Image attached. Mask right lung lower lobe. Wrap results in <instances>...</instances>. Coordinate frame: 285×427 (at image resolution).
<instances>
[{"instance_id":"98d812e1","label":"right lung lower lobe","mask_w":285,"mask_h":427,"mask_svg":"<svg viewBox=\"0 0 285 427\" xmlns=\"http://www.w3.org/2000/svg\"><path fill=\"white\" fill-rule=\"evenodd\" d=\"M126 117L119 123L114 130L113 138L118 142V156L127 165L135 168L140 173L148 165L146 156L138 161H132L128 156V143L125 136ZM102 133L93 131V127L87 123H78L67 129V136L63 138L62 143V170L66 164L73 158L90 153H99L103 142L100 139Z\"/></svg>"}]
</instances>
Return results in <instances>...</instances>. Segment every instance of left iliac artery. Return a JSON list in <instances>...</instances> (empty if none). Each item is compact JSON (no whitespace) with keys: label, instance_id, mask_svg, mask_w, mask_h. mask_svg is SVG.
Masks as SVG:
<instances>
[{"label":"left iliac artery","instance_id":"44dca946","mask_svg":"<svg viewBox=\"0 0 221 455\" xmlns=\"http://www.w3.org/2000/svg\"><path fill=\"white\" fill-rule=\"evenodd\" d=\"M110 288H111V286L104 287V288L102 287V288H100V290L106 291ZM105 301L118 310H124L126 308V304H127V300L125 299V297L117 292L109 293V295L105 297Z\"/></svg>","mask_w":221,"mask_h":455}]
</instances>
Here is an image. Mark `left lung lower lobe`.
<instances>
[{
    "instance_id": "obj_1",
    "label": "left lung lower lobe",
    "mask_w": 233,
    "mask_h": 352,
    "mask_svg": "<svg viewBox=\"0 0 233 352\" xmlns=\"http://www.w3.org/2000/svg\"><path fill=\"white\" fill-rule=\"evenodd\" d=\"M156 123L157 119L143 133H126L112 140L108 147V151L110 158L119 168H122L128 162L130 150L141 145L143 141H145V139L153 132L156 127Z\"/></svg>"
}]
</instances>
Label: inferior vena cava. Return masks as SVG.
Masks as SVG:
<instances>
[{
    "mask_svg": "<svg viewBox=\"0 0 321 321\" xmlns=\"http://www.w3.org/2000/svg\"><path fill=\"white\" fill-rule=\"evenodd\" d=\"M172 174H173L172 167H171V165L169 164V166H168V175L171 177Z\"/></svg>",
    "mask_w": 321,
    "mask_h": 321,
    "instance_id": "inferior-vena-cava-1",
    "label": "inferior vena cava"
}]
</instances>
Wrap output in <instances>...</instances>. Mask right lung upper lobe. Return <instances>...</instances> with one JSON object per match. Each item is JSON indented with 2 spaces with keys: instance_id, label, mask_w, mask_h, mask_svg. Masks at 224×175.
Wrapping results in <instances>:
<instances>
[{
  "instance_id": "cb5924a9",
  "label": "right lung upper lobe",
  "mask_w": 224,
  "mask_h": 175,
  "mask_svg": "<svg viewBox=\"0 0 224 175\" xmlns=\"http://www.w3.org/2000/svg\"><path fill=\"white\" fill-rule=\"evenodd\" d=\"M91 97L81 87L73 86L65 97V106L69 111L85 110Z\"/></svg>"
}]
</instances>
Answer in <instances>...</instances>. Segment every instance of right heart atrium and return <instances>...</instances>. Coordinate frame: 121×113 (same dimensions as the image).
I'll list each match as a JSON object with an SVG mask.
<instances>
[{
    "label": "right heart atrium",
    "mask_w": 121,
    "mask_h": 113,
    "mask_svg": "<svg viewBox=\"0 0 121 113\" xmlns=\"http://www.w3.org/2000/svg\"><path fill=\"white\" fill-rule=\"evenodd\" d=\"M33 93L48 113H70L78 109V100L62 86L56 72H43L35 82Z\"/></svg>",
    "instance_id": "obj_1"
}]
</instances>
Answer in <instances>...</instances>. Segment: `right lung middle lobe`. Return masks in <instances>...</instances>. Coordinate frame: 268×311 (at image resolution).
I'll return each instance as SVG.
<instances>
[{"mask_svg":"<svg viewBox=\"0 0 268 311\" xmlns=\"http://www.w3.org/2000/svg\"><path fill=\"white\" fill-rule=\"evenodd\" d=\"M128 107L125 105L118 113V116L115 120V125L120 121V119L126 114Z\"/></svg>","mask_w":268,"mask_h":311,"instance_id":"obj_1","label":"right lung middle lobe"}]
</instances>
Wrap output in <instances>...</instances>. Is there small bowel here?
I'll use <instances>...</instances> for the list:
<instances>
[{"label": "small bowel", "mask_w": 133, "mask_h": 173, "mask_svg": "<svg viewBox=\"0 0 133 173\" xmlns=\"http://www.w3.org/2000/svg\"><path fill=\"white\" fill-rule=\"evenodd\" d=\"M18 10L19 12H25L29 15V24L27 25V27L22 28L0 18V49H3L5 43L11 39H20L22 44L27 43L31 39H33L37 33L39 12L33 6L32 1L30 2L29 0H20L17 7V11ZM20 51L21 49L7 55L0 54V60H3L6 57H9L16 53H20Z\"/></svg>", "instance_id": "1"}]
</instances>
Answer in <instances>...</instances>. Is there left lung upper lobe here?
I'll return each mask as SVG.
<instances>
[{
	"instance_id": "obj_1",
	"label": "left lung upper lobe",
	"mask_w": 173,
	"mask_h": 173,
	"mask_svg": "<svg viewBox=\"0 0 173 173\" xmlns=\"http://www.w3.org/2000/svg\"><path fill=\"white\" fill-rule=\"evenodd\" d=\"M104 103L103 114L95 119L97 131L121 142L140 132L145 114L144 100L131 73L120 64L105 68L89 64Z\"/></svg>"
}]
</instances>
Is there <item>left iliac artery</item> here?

* _WORK TO COMPLETE_
Convert the lines starting with the line containing "Answer in <instances>...</instances>. Is" and going on through the end of the records into a JSON list of strings, one string per line, omitting blank lines.

* _SOLUTION FOR THIS TASK_
[
  "Answer in <instances>...</instances>. Is there left lung upper lobe here?",
  "I'll return each mask as SVG.",
  "<instances>",
  "[{",
  "\t\"instance_id\": \"obj_1\",",
  "\t\"label\": \"left lung upper lobe\",",
  "\t\"mask_w\": 173,",
  "\t\"mask_h\": 173,",
  "\t\"mask_svg\": \"<svg viewBox=\\\"0 0 173 173\\\" xmlns=\\\"http://www.w3.org/2000/svg\\\"><path fill=\\\"white\\\" fill-rule=\\\"evenodd\\\" d=\\\"M104 103L103 114L95 119L97 131L121 142L140 132L145 114L144 100L131 73L120 64L105 68L89 64Z\\\"/></svg>\"",
  "}]",
  "</instances>",
  "Is there <item>left iliac artery</item> here?"
]